While the drugs above are expensive, on a per-prescription basis they are still out-classed by those below, the top ten most expensive Medicaid drugs per prescription since 2015:

Top Ten Medicaid Outpatient Drugs by Per-Prescription Cost:

Drug Name Total Prescriptions Total Cost $/Prescription Conditions Treated
Novoseven 6,614 $488,984,154 $73,932 Hemophilia
FEIBA 3,361 $170,325,954 $50,677 Hemophilia
H.P. Acthar Gel 5,912 $267,308,104 $45,215 Multiple sclerosis, infantile spasms, others
Actimmune 2,486 $96,659,802 $38,882 Osteoporosis
Cinryze 3,061 $112,391,796 $36,717 Hereditary Angioedema
Ravicti 3,118 $113,293,952 $36,335 Urea Cycle Disorders
Firazyr 1,663 $55,637,665 $33,456 Hereditary Angioedema
Procybsi 1,306 $43,161,768 $33,049 Cystinosis
Berinert 1,405 $46,273,790 $32,935 Hereditary Angioedema
Orfadin 1,947 $62,253,764 $31,974 Tyrosinemia

Why are these drugs so expensive? Mainly because they have orphan drug status.

The Orphan Drug Act was a 1983 Reagan bill designed to promote the development of drugs for rare ("orphan") diseases that might otherwise have received little manufacturer attention. As detailed in this helpful guide, the Act gives a variety of tax breaks and fee waivers to spur orphan drug innovation, along with seven years of patent protection. Crucially, the seven years of patent protection can be reset if a drug can be shown to apply to an additional orphan condition for which it was not originally approved.

Unsurprisingly, drug companies have been very effective at taking advantage of this reset provision. In what has been termed "salami slicing", manufacturers continually find a new orphan usage to which a previously developed medication can be applied, thus extending its patent protection at a greatly reduced cost compared to developing a new drug from scratch. An orphan drug lookup tool lists 84 drugs that have been approved for multiple conditions (and therefore multiple patent terms), including Novoseven, Actimmune, Procybsi, and Orfadin from the above list.

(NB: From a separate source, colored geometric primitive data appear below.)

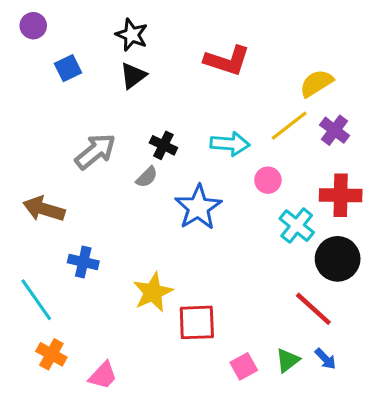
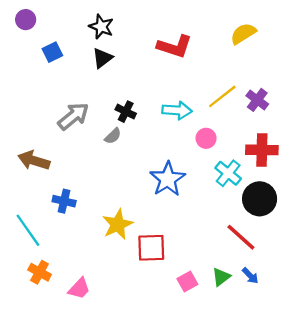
yellow semicircle: (316, 83) -> (243, 34), moved
blue star: (198, 207) -> (168, 179), moved

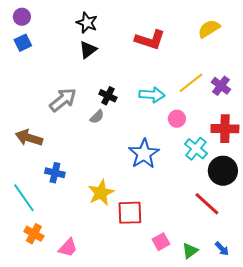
blue square: (52, 52) -> (23, 43), moved
blue arrow: (250, 276) -> (222, 249), moved
green triangle: (221, 277) -> (190, 251), moved

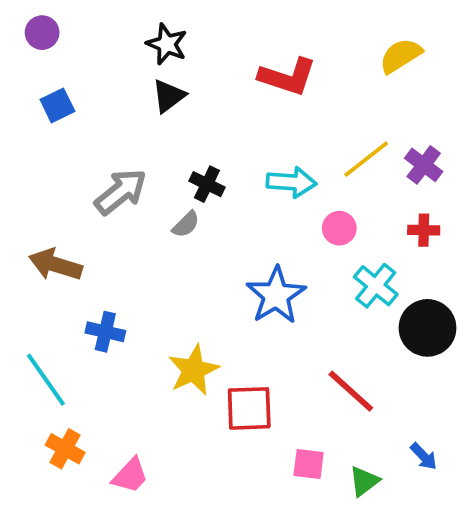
blue square: (23, 43) -> (57, 105), moved
red cross: (225, 129) -> (424, 230), moved, size x0.6
red line: (207, 204) -> (351, 391), moved
pink square: (161, 242) -> (309, 464), turned 36
blue arrow: (222, 249) -> (424, 456), moved

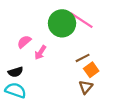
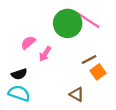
brown triangle: (86, 87) -> (77, 94), moved, turned -40

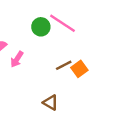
green circle: (68, 23) -> (41, 27), size x0.6
orange square: (98, 72) -> (79, 69), moved

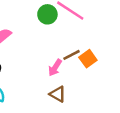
pink arrow: (17, 59) -> (55, 68), moved

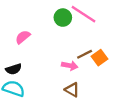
pink arrow: (55, 68) -> (70, 66), turned -112

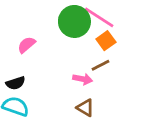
green circle: (63, 18) -> (74, 21), size x1.5
orange square: (100, 58) -> (106, 41), moved

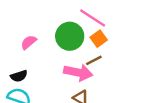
green circle: (74, 21) -> (70, 36), moved
pink arrow: (83, 79) -> (78, 72), size x1.6

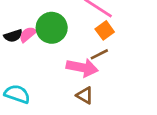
green circle: (70, 36) -> (52, 28), moved
black semicircle: (19, 76) -> (13, 36), moved

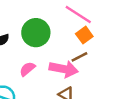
pink semicircle: (28, 34) -> (27, 69), moved

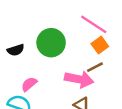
pink semicircle: (27, 69) -> (29, 84), moved

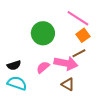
black semicircle: (16, 50) -> (14, 65), moved
pink semicircle: (29, 84) -> (43, 67), moved

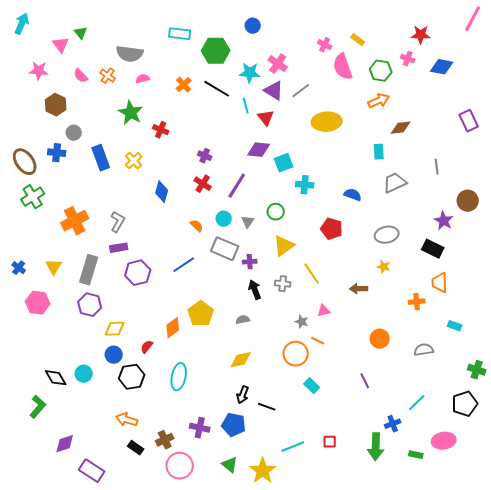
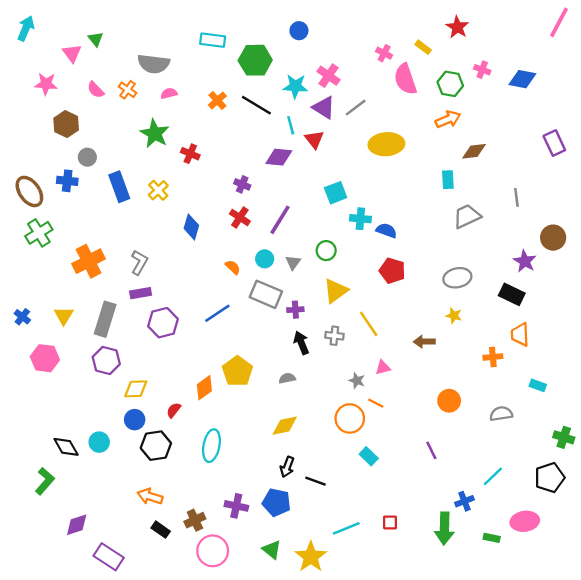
red star: (421, 35) -> (457, 27), moved, turned 30
purple diamond: (259, 150) -> (279, 157), moved
blue semicircle: (353, 195) -> (386, 230), moved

In a sure sign of an absolutely egregious market inefficiency, even Republican senators have begun asking questions about whether the Act is negatively impacting patients. While the ludicrous per-prescription prices of these drugs attract articles from snarky bloggers like me, it is worth noting that the Act has undoubtedly helped spur treatments for conditions that might otherwise have been ignored. A compromise solution would likely maintain current incentives for initial orphan drug development, but do away with the "salami slice" loophole to prevent never-ending patent extensions for drugs have already been formulated.